Building on early research by Bates and Granger (1969), the methodology of Newbold and Granger (1974) also extracts the combination weights from the estimated
mean squared prediction error matrix.Suppose $y_t$ is the variable of interest, there are $N$ not perfectly collinear predictors,
$f_t = (f_{1t}, \ldots, f_{Nt})'$, $\Sigma$ is the (positive definite)
mean squared prediction error matrix of $f_t$ and $e$ is an $N * 1$ vector of $(1, \ldots, 1)'$.
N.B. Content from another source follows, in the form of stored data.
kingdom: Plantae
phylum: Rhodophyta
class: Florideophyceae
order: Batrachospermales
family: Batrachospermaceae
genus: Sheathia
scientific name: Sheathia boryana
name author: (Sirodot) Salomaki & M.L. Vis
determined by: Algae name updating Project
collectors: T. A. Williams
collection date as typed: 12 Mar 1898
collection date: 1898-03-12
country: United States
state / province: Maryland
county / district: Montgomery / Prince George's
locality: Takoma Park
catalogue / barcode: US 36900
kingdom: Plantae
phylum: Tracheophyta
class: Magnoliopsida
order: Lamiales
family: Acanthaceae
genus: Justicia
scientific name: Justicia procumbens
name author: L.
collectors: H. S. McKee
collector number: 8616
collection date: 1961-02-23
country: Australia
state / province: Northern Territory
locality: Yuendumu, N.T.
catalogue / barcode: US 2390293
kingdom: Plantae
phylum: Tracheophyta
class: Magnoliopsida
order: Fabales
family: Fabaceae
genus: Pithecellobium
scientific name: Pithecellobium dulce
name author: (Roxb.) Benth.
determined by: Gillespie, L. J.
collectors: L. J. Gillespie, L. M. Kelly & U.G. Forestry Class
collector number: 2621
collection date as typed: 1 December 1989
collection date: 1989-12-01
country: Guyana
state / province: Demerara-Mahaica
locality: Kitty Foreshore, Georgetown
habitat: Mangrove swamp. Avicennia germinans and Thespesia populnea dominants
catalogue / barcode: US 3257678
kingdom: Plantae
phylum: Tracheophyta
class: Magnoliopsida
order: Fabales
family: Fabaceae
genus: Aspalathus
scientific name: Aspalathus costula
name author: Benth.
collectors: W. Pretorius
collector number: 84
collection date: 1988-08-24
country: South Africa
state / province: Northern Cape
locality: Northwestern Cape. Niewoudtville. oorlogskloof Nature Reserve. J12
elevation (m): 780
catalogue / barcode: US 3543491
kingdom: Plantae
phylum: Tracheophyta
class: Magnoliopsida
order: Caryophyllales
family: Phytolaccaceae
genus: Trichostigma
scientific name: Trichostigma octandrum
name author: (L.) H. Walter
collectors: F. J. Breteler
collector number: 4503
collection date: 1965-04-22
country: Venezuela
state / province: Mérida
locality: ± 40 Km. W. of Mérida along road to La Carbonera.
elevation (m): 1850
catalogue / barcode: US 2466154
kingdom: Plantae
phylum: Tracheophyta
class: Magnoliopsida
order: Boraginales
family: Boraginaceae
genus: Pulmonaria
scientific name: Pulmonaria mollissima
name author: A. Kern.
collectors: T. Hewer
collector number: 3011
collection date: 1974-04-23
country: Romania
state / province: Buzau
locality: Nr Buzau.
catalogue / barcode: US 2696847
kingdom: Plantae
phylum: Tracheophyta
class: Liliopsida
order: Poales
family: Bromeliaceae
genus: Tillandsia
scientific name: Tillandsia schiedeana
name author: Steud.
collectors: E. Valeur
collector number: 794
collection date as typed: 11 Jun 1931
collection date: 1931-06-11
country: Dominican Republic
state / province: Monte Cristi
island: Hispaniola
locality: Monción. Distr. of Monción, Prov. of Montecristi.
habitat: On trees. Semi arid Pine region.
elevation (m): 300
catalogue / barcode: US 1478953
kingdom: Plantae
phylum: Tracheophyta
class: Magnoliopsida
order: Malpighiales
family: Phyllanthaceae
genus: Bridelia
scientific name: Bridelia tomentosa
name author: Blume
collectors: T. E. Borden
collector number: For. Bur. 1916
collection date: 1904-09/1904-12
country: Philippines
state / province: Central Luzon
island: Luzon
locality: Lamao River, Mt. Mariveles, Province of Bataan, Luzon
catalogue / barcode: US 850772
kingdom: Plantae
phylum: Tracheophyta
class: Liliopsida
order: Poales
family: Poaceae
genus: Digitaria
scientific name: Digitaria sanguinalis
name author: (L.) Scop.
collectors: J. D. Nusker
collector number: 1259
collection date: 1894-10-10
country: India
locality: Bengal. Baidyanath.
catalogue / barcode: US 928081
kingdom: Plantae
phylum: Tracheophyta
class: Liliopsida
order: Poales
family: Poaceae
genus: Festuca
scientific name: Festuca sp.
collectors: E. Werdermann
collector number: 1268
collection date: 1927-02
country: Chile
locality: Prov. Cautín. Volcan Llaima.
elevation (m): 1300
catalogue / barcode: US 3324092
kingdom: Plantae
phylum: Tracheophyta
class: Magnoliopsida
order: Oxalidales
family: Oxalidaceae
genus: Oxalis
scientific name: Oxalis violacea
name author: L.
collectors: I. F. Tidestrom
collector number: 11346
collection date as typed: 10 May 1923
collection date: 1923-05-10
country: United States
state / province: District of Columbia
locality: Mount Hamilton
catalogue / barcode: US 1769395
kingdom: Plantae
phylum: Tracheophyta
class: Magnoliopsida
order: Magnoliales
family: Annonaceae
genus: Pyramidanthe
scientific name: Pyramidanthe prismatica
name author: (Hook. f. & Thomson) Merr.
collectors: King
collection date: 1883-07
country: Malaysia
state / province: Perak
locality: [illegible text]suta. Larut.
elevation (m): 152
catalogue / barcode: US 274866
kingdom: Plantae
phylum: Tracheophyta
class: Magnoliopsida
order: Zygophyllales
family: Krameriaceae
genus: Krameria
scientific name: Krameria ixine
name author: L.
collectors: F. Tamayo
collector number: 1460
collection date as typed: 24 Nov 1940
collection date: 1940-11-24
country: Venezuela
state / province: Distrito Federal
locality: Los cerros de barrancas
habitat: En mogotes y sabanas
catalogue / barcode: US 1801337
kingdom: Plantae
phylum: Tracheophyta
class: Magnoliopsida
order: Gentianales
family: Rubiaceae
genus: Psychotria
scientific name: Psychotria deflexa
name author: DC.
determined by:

Their approach is a constrained minimization of the mean squared prediction error using the normalization condition $e'w = 1$.
This yields the following combination weights:
$$\mathbf{w}^{NG} = \frac{\Sigma^{-1}\mathbf{e}}{\mathbf{e}'\Sigma^{-1}\mathbf{e}}$$
The combined forecast is then obtained by:
$$\hat{y}_t = {\mathbf{f}_{t}}'\mathbf{w}^{NG}$$
While the method dates back to Newbold and Granger (1974), the variant of the method used here does not impose the prior restriction that $\Sigma$
is diagonal. This approach, called VC in Hsiao and Wan (2014), is a generalization of the original method.